From Publishers Weekly
Smith has clearly taken lessons from a few successful writers of chick lit ("Days Without Sex: 0"), but his boy version of Bridget Jones lacks the key ingredient: a sympathetic protagonist. Tom Farrell, 32, lives in Manhattan and works at a publication called Tabloid (a dead ringer for the New York Post), which proudly proclaims itself to be "America's loudest newspaper." Farrell's job is that of "rewrite man," redoing stories by shaping them into salacious shorts and then coming up with eye-catching headlines. As he puts it, however, his "most time-consuming hobby is collecting ex-girlfriends," and the novel-which chronicles five months in Farrell's life-is mostly a jumbled catalogue of his failed love affairs. There's Julia, a co-worker Farrell can't get out of his head; Bran, a platonic friend he might try to get into his bed; Katie, a budding lawyer; and Liesl, an earnest German paralegal. Smith, the book and music review editor at People magazine, writes in glossy and accessible magazine prose (Farrell describes a co-worker as "a girl whose hotitude was... off the charts") and his New York patter can be clever. Searching for its place somewhere between Nick Hornby in subject matter and David Sedaris in its wit, this novel rests uneasily between the two. Publishing and journalism insiders will enjoy Smith's spot-on description of the tabloid life, but women looking for insights into the male psyche, the real potential readership here, may not take kindly to Smith's unflattering dissection of his dates. Still, this is a lively, promising debut.

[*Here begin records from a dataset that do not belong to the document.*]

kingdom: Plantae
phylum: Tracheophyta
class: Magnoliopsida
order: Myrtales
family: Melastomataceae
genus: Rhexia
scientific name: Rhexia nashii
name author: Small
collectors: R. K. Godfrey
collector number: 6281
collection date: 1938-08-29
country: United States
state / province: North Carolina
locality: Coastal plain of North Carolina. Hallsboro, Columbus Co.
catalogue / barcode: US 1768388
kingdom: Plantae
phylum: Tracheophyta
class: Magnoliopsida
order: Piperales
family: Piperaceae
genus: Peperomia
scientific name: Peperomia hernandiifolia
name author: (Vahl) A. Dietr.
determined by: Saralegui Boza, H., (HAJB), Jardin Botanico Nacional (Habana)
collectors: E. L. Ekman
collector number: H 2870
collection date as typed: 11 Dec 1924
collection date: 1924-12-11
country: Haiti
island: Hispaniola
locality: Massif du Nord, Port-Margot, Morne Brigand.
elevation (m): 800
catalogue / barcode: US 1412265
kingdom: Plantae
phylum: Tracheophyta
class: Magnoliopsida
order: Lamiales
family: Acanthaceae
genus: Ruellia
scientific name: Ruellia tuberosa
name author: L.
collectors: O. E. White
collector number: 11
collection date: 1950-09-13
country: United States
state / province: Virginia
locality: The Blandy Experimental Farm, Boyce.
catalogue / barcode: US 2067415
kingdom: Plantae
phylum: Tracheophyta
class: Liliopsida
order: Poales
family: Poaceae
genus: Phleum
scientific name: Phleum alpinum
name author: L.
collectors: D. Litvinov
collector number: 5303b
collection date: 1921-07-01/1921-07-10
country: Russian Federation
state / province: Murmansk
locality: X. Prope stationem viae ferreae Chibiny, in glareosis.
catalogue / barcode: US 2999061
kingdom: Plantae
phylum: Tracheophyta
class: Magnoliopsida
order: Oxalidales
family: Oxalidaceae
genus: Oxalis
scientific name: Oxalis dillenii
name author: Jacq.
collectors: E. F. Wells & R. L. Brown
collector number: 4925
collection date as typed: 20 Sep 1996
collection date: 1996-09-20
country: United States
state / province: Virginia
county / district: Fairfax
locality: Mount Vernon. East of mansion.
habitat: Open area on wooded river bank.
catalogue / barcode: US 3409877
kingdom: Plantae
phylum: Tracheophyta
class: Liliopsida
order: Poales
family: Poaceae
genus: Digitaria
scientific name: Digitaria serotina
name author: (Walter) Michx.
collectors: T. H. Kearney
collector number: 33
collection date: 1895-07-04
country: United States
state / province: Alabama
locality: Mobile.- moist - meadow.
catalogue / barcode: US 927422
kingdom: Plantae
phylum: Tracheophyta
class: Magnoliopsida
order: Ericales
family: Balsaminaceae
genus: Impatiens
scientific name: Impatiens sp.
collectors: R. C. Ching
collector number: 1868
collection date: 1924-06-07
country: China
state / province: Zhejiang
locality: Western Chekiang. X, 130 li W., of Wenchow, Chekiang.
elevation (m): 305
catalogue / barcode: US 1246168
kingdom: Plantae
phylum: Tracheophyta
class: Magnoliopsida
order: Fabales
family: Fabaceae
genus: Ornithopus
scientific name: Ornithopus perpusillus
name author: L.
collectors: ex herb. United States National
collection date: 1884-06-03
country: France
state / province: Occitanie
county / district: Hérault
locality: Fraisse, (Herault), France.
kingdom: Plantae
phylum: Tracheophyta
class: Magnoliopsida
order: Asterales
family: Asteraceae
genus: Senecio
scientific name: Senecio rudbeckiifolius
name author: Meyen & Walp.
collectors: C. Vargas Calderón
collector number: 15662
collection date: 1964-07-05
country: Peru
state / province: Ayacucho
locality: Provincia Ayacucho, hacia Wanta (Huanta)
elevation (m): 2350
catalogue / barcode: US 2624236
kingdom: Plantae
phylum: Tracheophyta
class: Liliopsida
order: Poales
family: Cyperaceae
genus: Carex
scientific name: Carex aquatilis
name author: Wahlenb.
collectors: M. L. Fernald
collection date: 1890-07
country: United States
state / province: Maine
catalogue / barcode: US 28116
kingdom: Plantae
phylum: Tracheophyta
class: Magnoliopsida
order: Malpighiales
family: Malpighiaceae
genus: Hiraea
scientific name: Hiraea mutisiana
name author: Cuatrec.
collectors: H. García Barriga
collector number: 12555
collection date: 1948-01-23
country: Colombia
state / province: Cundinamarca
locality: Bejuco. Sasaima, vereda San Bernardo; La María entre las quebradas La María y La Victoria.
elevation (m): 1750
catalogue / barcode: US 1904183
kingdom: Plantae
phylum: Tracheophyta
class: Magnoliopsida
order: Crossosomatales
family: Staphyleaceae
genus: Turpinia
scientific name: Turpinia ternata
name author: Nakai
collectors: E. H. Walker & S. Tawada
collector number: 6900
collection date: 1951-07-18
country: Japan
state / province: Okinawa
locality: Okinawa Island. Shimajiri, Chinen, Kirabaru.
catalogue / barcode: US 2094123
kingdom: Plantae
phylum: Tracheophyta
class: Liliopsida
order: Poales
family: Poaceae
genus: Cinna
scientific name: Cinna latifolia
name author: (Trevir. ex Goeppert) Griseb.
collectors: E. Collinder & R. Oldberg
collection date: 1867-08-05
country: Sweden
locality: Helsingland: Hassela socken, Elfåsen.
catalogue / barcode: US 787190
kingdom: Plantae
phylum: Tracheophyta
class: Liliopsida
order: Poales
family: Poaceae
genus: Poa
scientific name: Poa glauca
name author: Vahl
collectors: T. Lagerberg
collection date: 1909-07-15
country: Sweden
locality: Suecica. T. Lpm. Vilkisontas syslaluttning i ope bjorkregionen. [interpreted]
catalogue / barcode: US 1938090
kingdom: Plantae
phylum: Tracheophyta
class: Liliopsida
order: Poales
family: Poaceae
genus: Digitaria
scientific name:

Copyright 2003 Reed Business Information, Inc.
From Booklist
Tom Farrell--single, 32, smart, caustic, and often drunk--is a "rewrite" wiz at a "real tabloidy tabloid" in New York City and in desperate need of a mate. But so intent is he on acting the part of a witty, laidback, sensitive lover boy that none of the gorgeous, intelligent, and cutthroat women he woos takes him seriously, especially his obsession, the wretchedly manipulative Julia. Basically, this debut novel is a jejune tale of unrequited love sloppily tied to 9/11. But Smith, the book and music review editor at
People, is so devilishly hilarious in his parsing of his narrator-hero's romantic longings and degraded vocation (his sly co-workers are a riot), and so electrifying in his assaults on New York pretension, the inanities of new parents, bad rock and roll, the horrors of dating, and the conflicting desires for casual sex and undying love, he manages to generate a wealth of intriguing psychological and social minutiae. Ultimately, this is an amusing and endearing portrait of a near-loser about to blossom into a truly cool guy.